After Ms Peters fell behind on payments, The Cash Store withdrew the money straight from her checking account, eventually emptying it. After Ms Peters defaulted on the loan, The Cash Store sued her. New Mexico Legal Aid stepped in and the case was ultimately dropped.
“I lost my 32-year-old husband, I had two grandchildren who lived with us, and there was no life insurance,” said a retiree from Santa Fe who asked not to have her name is not disclosed. We will call it Sandra. Without savings, fighting cancer and living on social security, Sandra turned to storefront lenders to cover expenses. Over the course of several years, she took out five separate installment loans, all at triple-digit interest rates.
“I got to the point where I took whatever loans they would offer me. So it was endless. The loans were not repaid. You pay one loan to open another. They give you an extra $ 50, you’ll take it, ”says Sandra. She told KRQE News 13 that the lenders knew she had bad credit, no insurance, no savings and that she was living solely on Social Security. They still gave him high interest loans. No one refused it.
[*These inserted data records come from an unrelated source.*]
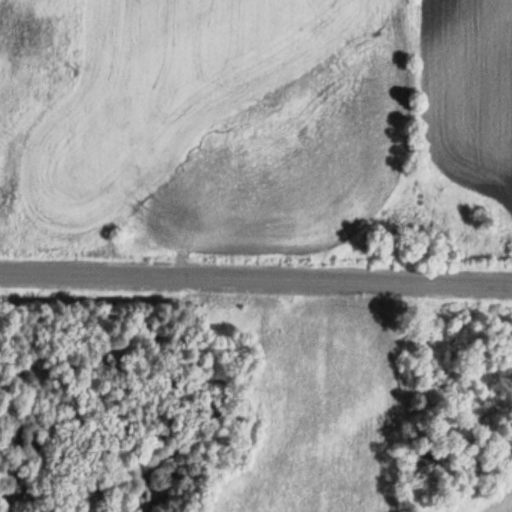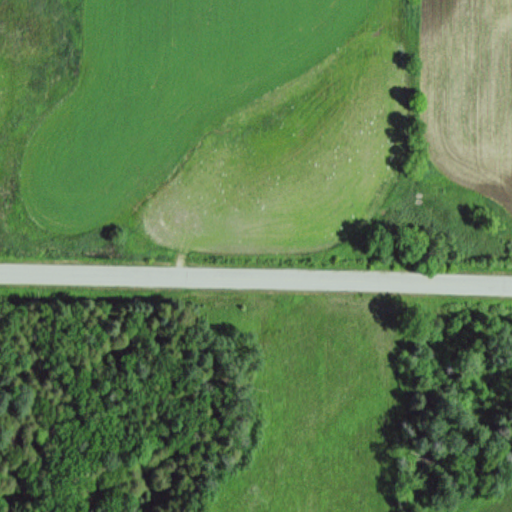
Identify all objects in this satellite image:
road: (256, 283)
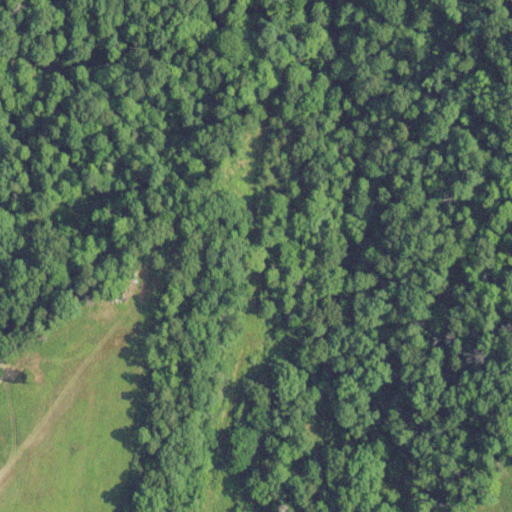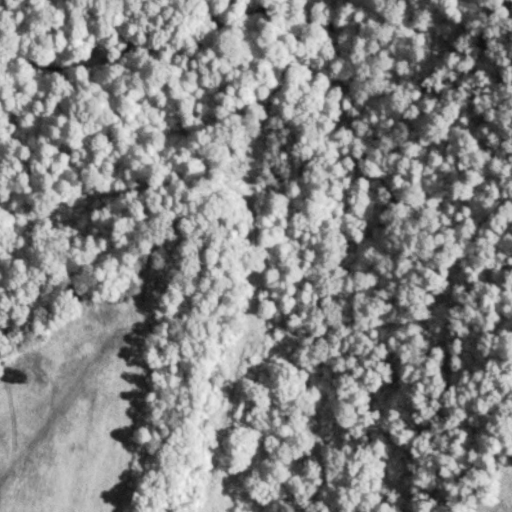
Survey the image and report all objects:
building: (105, 312)
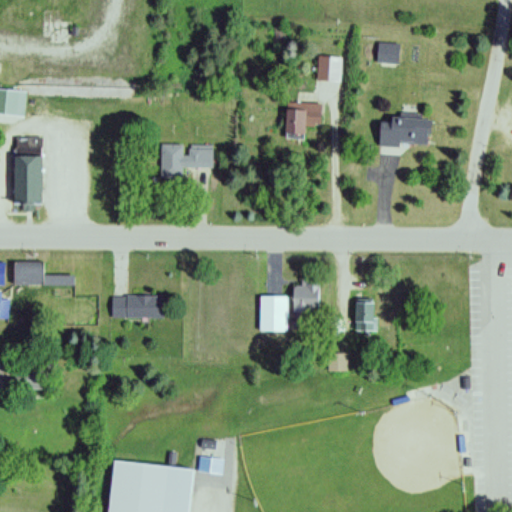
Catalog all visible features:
building: (387, 53)
building: (328, 69)
building: (12, 102)
building: (299, 120)
road: (486, 120)
road: (499, 121)
building: (402, 132)
building: (184, 159)
building: (26, 171)
road: (256, 239)
building: (2, 273)
building: (36, 275)
building: (304, 299)
building: (4, 306)
building: (137, 308)
building: (271, 314)
building: (364, 316)
building: (337, 363)
road: (498, 375)
building: (27, 381)
parking lot: (492, 388)
park: (363, 461)
building: (149, 484)
building: (147, 488)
Unable to make payments, Sandra risked having his car repossessed. “It would be devastating to walk from the apartment to the bus stop every day. It’s not close. I wouldn’t know what to do without a vehicle ”, Sandra said.
Fortunately, an alert Guadalupe Credit Union employee discovered Sandra’s difficulty in repaying high interest loans. Through Guadalupe CU’s unique Predator Debt Relief Loan program, Sandra was able to escape the huge triple interest debt. Now she can sleep at night.
Today, the storefront installment loan industry is under pressure to reduce its high interest rates. State lawmakers are considering a bill that would bring New Mexico in line with most other states by capping the consumer loan interest rate at 36%.
“There is no stretch of the imagination that an interest rate of 175% is reasonable,” said former state senator Dede Feldman.
On Tuesday, legislation that caps interest on installment loans at 36% (SB66) was passed by the Senate 25-14. The bill now goes to the State House for consideration.